Dall’8 marzo sarà nelle farmacie italiane il cerotto anticoncezionale, un contraccettivo ormonale già utilizzato da milioni di donne in Europa e negli Stati Uniti. Da noi eguaglierà il successo ottenuto negli altri Paesi? Difficile a dirsi, ma un chiarimento può arrivare dai dati di una recente ricerca svolta da Astra-Demoskopea su un campione di 800 donne tra i 18 e i 49 anni. L’indagine ha sottolineato come il 68% delle intervistate conosca i farmaci somministrati tramite cerotto, come oggi in Italia solo il 20% delle donne non ricorra ai contraccettivi e come il 27% usi la pillola. Insomma in parole semplice si può dire che un buon numero di italiane potrebbe essere interessato al nuovo cerotto anticoncezionale.
Ma come funziona, quali vantaggi e quali svantaggi presenta?
“Il cerotto”, spiegano gli specialisti ginecologi dell’Istituto Clinico Humanitas, “funziona come la pillola. Fornisce cioè estrogeni e un progestinico (gli ormoni sessuali femminili) che vengono assorbiti dalla pelle ed entrano direttamente nel sangue, bloccando l’ovulazione e impedendo le gravidanze indesiderate”.
Detto questo, però, bisogna sottolineare che qualche differenza con la pillola c’è. Innanzitutto i vantaggi. Mentre la pillola va presa tutte le sere, il cerotto va cambiato una sola volta a settimana. In ogni confezione ci sono infatti 3 cerotti: il primo va messo il primo giorno delle mestruazioni (ad esempio il giovedì), dopo una settimana (sempre di giovedì) si toglie il primo e si mette il secondo, mentre dopo 2 settimane (ancora una volta di giovedì) si toglie il secondo e si mette il terzo. Dopodiché si fa una pausa di una settimana durante la quale compare il ciclo, e poi si ricomincia con una nuova confezione (neanche a dirlo sempre di giovedì nel nostro esempio).

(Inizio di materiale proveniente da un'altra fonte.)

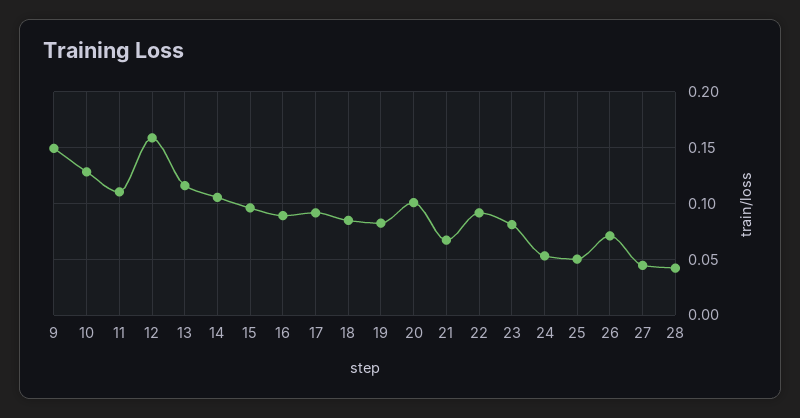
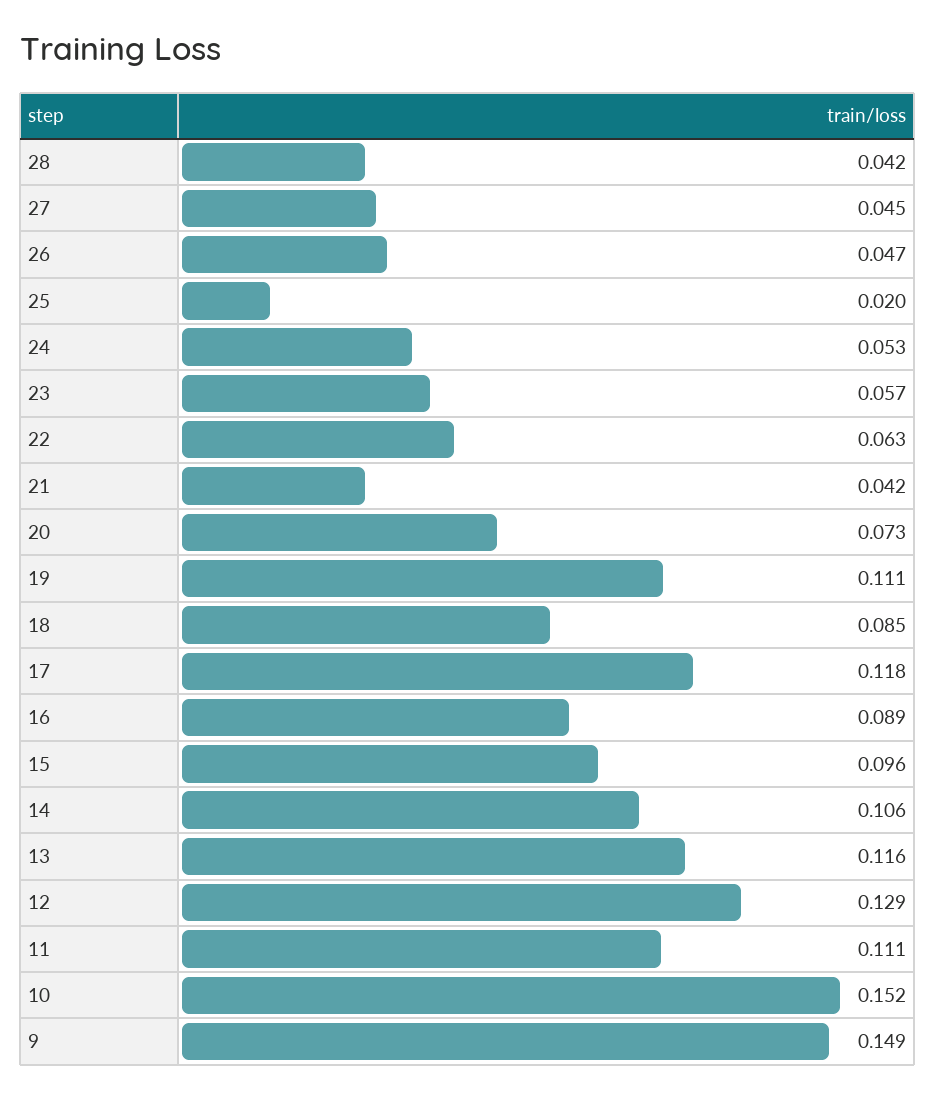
  {
    "9": 0.149,
-   "10": 0.13,
+   "10": 0.152,
    "11": 0.111,
-   "12": 0.16,
+   "12": 0.129,
    "13": 0.116,
    "14": 0.106,
    "15": 0.096,
    "16": 0.089,
-   "17": 0.09,
+   "17": 0.118,
    "18": 0.085,
-   "19": 0.08,
+   "19": 0.111,
-   "20": 0.1,
+   "20": 0.073,
-   "21": 0.07,
+   "21": 0.042,
-   "22": 0.09,
+   "22": 0.063,
-   "23": 0.08,
+   "23": 0.057,
    "24": 0.053,
-   "25": 0.05,
+   "25": 0.02,
-   "26": 0.07,
+   "26": 0.047,
    "27": 0.045,
    "28": 0.042
  }

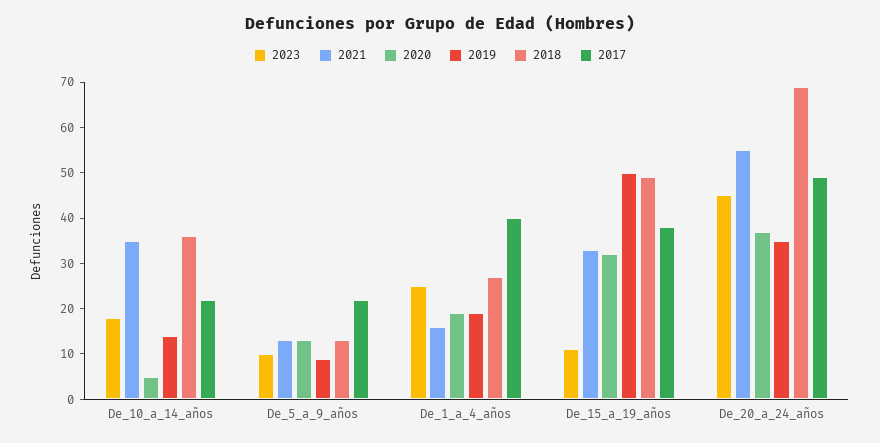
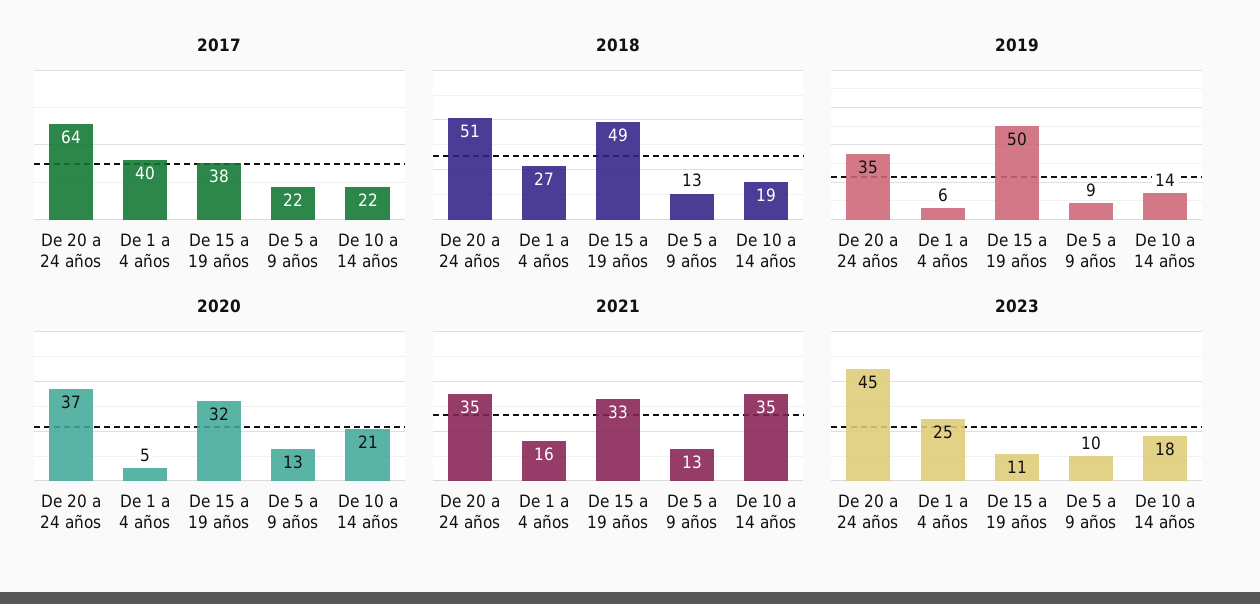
  {
    "2023": {
      "De_10_a_14_años": 18,
      "De_5_a_9_años": 10,
      "De_1_a_4_años": 25,
      "De_15_a_19_años": 11,
      "De_20_a_24_años": 45
    },
    "2021": {
      "De_10_a_14_años": 35,
      "De_5_a_9_años": 13,
      "De_1_a_4_años": 16,
      "De_15_a_19_años": 33,
-     "De_20_a_24_años": 55
+     "De_20_a_24_años": 35
    },
    "2020": {
-     "De_10_a_14_años": 5,
+     "De_10_a_14_años": 21,
      "De_5_a_9_años": 13,
-     "De_1_a_4_años": 20,
+     "De_1_a_4_años": 5,
      "De_15_a_19_años": 32,
      "De_20_a_24_años": 37
    },
    "2019": {
      "De_10_a_14_años": 14,
      "De_5_a_9_años": 9,
-     "De_1_a_4_años": 20,
+     "De_1_a_4_años": 6,
      "De_15_a_19_años": 50,
      "De_20_a_24_años": 35
    },
    "2018": {
-     "De_10_a_14_años": 35,
+     "De_10_a_14_años": 19,
      "De_5_a_9_años": 13,
      "De_1_a_4_años": 27,
      "De_15_a_19_años": 49,
-     "De_20_a_24_años": 70
+     "De_20_a_24_años": 51
    },
    "2017": {
      "De_10_a_14_años": 22,
      "De_5_a_9_años": 22,
      "De_1_a_4_años": 40,
      "De_15_a_19_años": 38,
-     "De_20_a_24_años": 50
+     "De_20_a_24_años": 64
    }
  }

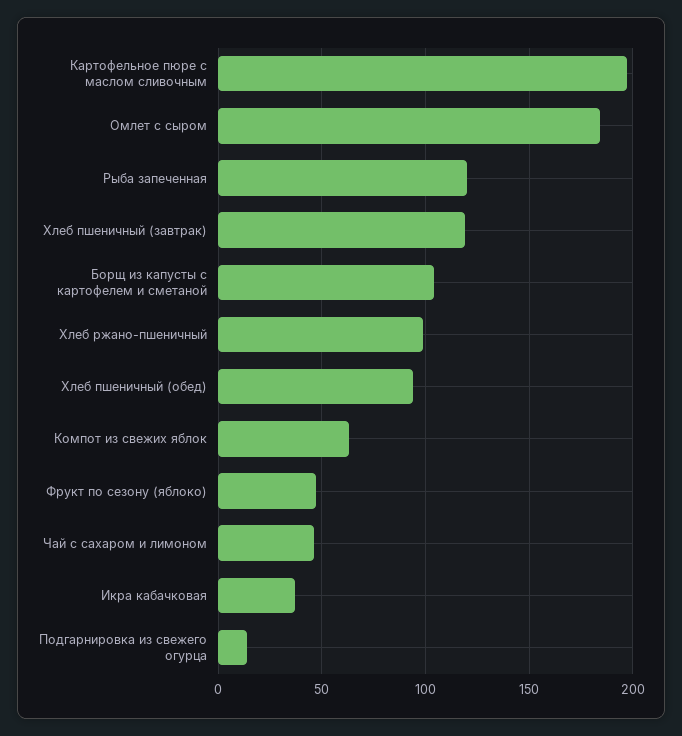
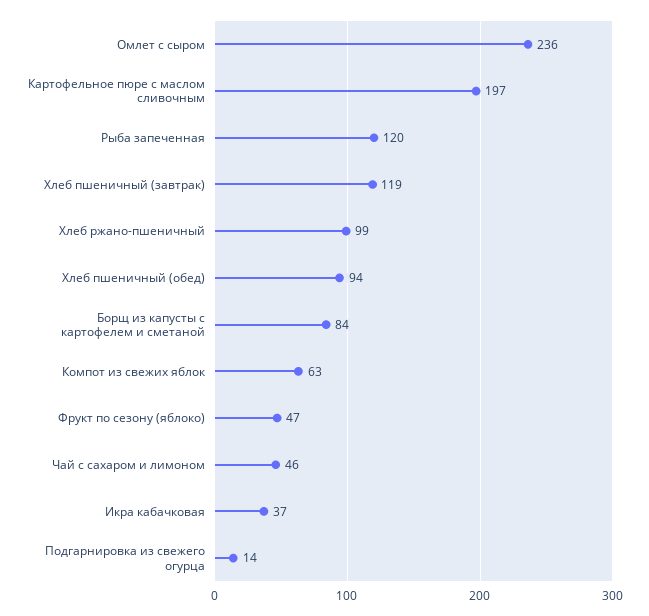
  {
    "Картофельное пюре с маслом сливочным": 197,
-   "Омлет с сыром": 185,
+   "Омлет с сыром": 236,
    "Рыба запеченная": 120,
    "Хлеб пшеничный (завтрак)": 119,
-   "Борщ из капусты с картофелем и сметаной": 105,
+   "Борщ из капусты с картофелем и сметаной": 84,
    "Хлеб ржано-пшеничный": 99,
    "Хлеб пшеничный (обед)": 94,
    "Компот из свежих яблок": 63,
    "Фрукт по сезону (яблоко)": 47,
    "Чай с сахаром и лимоном": 46,
    "Икра кабачковая": 37,
    "Подгарнировка из свежего огурца": 14
  }

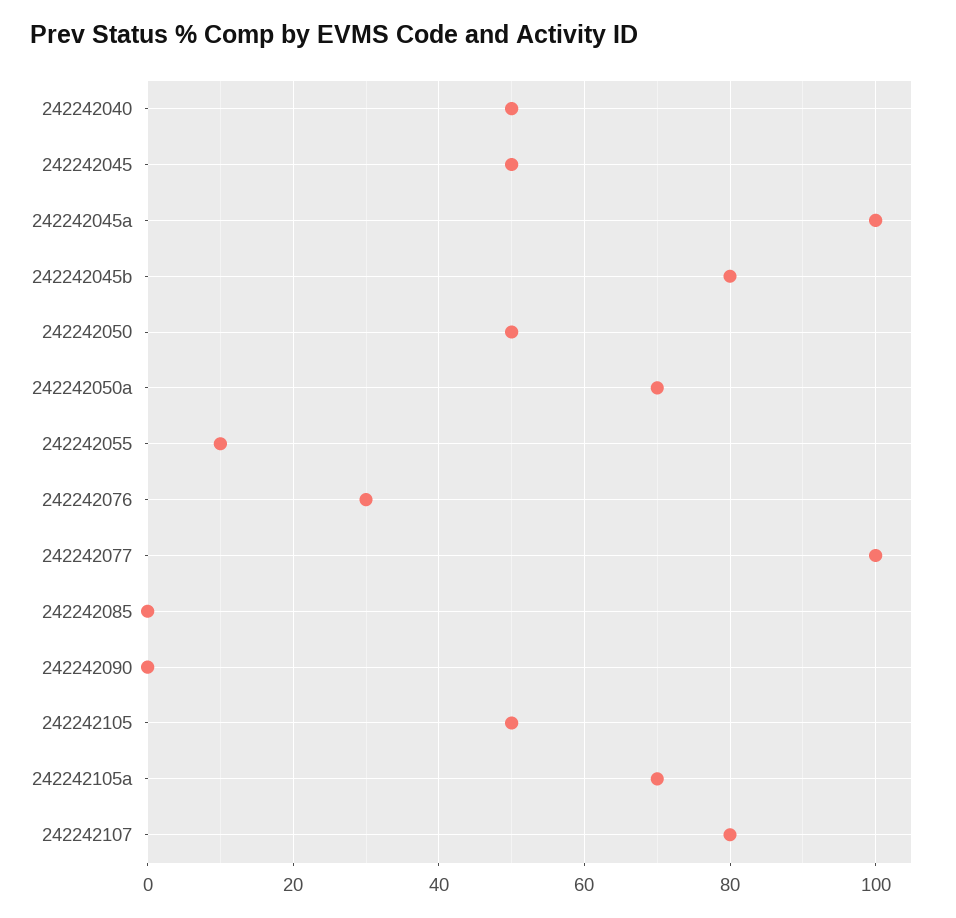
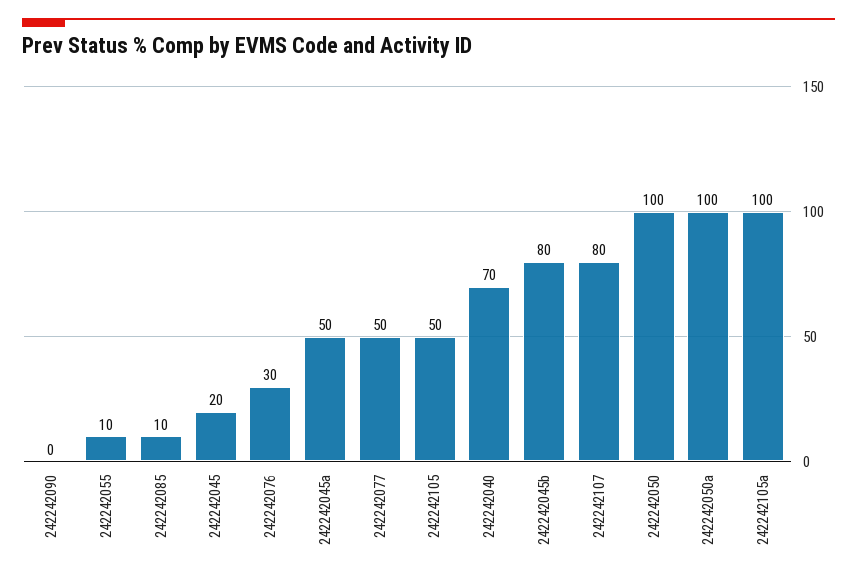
  {
-   "242242040": 50,
+   "242242040": 70,
-   "242242045": 50,
+   "242242045": 20,
-   "242242045a": 100,
+   "242242045a": 50,
    "242242045b": 80,
-   "242242050": 50,
+   "242242050": 100,
-   "242242050a": 70,
+   "242242050a": 100,
    "242242055": 10,
    "242242076": 30,
-   "242242077": 100,
+   "242242077": 50,
-   "242242085": 0,
+   "242242085": 10,
    "242242090": 0,
    "242242105": 50,
-   "242242105a": 70,
+   "242242105a": 100,
    "242242107": 80
  }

Visto che gli ormoni non vengono presi per bocca, inoltre, non devono essere trasformati dal fegato e tutto ciò rende più “leggero” il contraccettivo per l’organismo. In più la protezione è garantita anche se si hanno episodi di vomito o di diarrea.
Grazie alla somministrazione tramite cerotto, infine, la concentrazione di ormoni è molto bassa e costante nel tempo (con la pillola si hanno invece dei picchi poco dopo l’assunzione). Questo significa che in genere non si tende ad aumentare di peso e che lo spotting (le perdite di sangue tra un ciclo e l’altro), dovuto agli sbalzi ormonali, dovrebbe essere meno frequente che con la pillola, dopo i primi 3 mesi.
E quali sono, invece, i “contro” del cerotto? Prima di tutto lo si può vedere (è un quadrato di 4.5 centimetri per lato). Questo però dalle prime indagini tra le utilizzatrici non sembra un grande problema (le ragazze non temono di far vedere che pensano alla contraccezione), anche perché il cerotto può essere applicato in zone “nascoste”, come le natiche, la spalla, la schiena; ricordarsi di non applicarlo sul seno.
L’altro timore è che si stacchi. Le ricerche eseguite in condizioni estreme (centri benessere, clima caldo umido etc.) hanno dimostrato che il rischio è inferiore al 2% anche se si fa la doccia, si va in palestra, si fa la sauna e si nuota. “Non si può però escludere completamente. Se il cerotto si dovesse staccare, comunque, basta indossarne uno nuovo entro 24 ore per essere protette da gravidanze indesiderate”.
Un’ulteriore precisazione riguarda le controindicazioni, ossia quando non si può usare il cerotto. Le “regole” sono le stesse della pillola: non va bene nelle donne con seri problemi al fegato o di coagulazione del sangue e per questo, come ogni contraccettivo ormonale, deve essere prescritto dal medico previo controllo di alcuni classici esami del sangue.
L’ultima domanda riguarda la scelta del contraccettivo: oggi sono infatti disponibili la pillola, il cerotto e l’anello vaginale, tutti a base di ormoni. Come orientarsi? “Bisogna ricordare che i contraccettivi ormonali oggi disponibili (cerotto, pillola e anello vaginale) offrono una sicurezza elevata e paragonabile se usati correttamente; la scelta di un metodo rispetto all’altro deve essere presa dalla donna in collaborazione con il ginecologo”.